There are few things quite as satisfying as quitting a bad job. And in 2019, U.S. workers quit theirs at the fastest rate on record.
Each month, the Bureau of Labor Statistics publishes figures on the number and percentage of workers who quit their jobs (often referred to as the "quits rate") as a part of their Job Openings and Labor Turnover Survey (often abbreviated as JOLTS.)
The data goes back to December of 2000. In August of 2019, a record-breaking 4,478,000 workers quit their jobs. That amounts to roughly 3% of the total nonfarm U.S. workforce, and is the highest quits rate recorded by the BLS. When seasonally adjusted for annual labor patterns, that figure is closer to 2.4%, still tying for the highest rate on record.
For comparison, in August of 2009, the adjusted and non-adjusted quits rates were 1.4% and 1.7%, respectively. As the economy rebounded, so did the quits rate. In 2018, over 3.5 million Americans quit their jobs every month, and the quits rate peaked at 2.9%.
"The quits rate and the JOLTS report has been showing to us what we've been seeing with the worker, with the professional: they have confidence in the job market today," Paul McDonald, senior executive director at Robert Half, a global human resource consulting firm, tells CNBC Make It. "There's a tremendous amount of opportunity for individuals out there."
Indeed, the United States is experiencing a tight labor market. Most recent figures from the Bureau of Labor Statistics indicate that there are roughly 7.3 million job openings in the United States and that the unemployment rate is just 3.5%.
"There's more open, unfilled jobs than there are unemployed people," Greg McBride, chief financial analyst at Bankrate, tells CNBC Make It.
But behind the hot job market lies an unfortunate truth: often, the only real way workers can significantly increase their earnings in the current labor market is to quit their jobs and take new ones.
"There's a number of factors that are leading individuals to go and seek new employment, which is showing in the quits rate," says McDonald. "Number one is compensation."
"Companies are willing to pay about 15% more for new employees, but they're only willing to give their current employees about a 2% or 3% annual raise," he explains, citing Gartner's research. "So to get ahead financially, what a lot of employees have realized is that in today's tight labor market, the best thing to do is to go to another company to get more money rather than trying to get more money by staying at your current company."

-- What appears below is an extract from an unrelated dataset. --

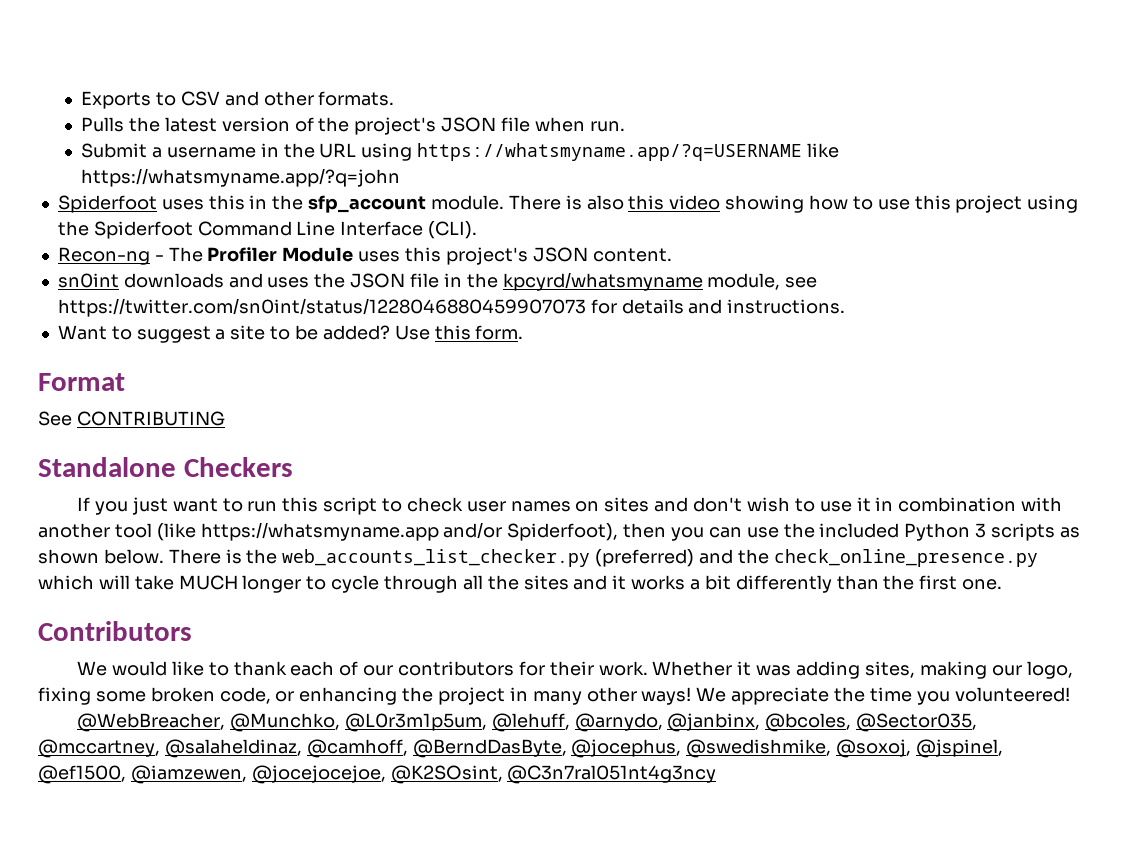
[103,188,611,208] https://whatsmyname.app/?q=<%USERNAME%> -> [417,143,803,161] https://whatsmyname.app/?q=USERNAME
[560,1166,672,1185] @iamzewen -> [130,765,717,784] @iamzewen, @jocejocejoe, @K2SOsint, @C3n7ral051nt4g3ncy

The practice of paying more for new employees rather than giving raises to existing employees is likely costing employers, says Kropp, but can be explained by a human flaw in how organizations hire and manage employees.
"There's a perception that the grass is always greener, if you will, when you bring in a new person, so you're willing to overpay them for all the stuff that they've done," he says. "But when it comes to your current employees, as a manager, what you tend to look at is all of the things where they drop the ball or things they haven't done well or the mistakes that they've made."
Kropp adds that in addition to giving fewer raises, employers are also giving fewer promotions, thanks to a trend in which organizations reduced the number of managers following the Great Recession.
From "2008 till now, the average manager has about 30% more direct reports and they did before," he says.
That means managers have fewer opportunities to spend time with direct reports to accurately asses their work, and workers have 30% fewer opportunities to rise to a management position.
And one of the best ways to get a promotion? Quit your position for a better one.